Basta, vado in acqua. Tuffo con spruzzo, subito fondo, mortacci mi tocca sgambettare. Il formicaio visto dal mare è angosciante, una barriera di carne da cui si proviene e in cui bisognerà rientrare. Una diffusa deformità, poca figa. M'abbandono al galleggiamento supino. Urla improvvise. Un tipo con la barba bianca viene trascinato fuori da una donna brutta. Forse collasso. Lo adagiano sulla riva come un delfino spiaggiato. Il capannello è immediato, una vecchia urla e ne piange la morte prematura. Un marocchino lascia cappelli e palloni e dice di essere un medico, c'è uno che non si fida. Il bagnino arriva con una valigetta blu dalla scritta inquietante "Emergency Resuscitator". In effetti la barba e i capelli lunghi ce li ha. Ognuno dice la sua, lo girano e lo rigirano sulla sabbia come un'alice impanata e fritta fino all'arrivo di Ursus.

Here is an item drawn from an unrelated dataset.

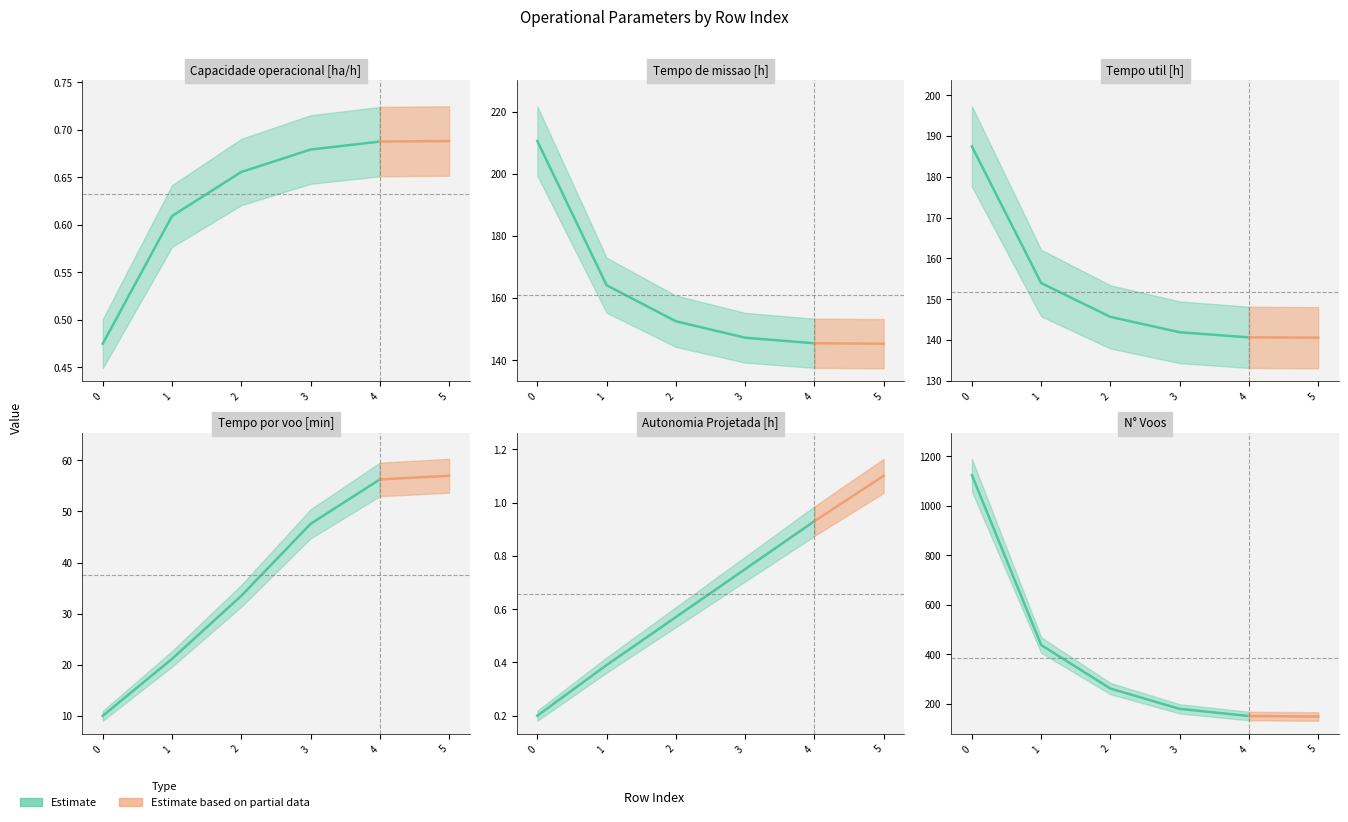

Does the chart have visible grid lines?

No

Ursus incazzato è un aborigeno enorme, 'Ma nzomm mannagg a maronn o vulimm aizà a lloc nderr a stu cristian o no?' (ma lo alziamo quest'uomo da terra o no?). Lo afferra come si fa con uno straccio e lo poggia su un lettino rovente, come da ricetta. Dopo poco arriva l'ambulanza con i paramedici, gli infilano una barella flessibile sotto il culo e se lo portano via a sirene spiegate. Commenti vari, argomento del giorno. Mi immergo, basta rotture di coglioni, voglio relax. Riemergo e guardo il carnaio. Di nuovo giù e di nuovo su, una serie di tentativi per cambiare scenario all'emersione. Rumore-silenzio, rumore-silenzio. Mi volto verso l'orizzonte, Battiato, viaviavia da queste spondee, portami lontano sulle ondee.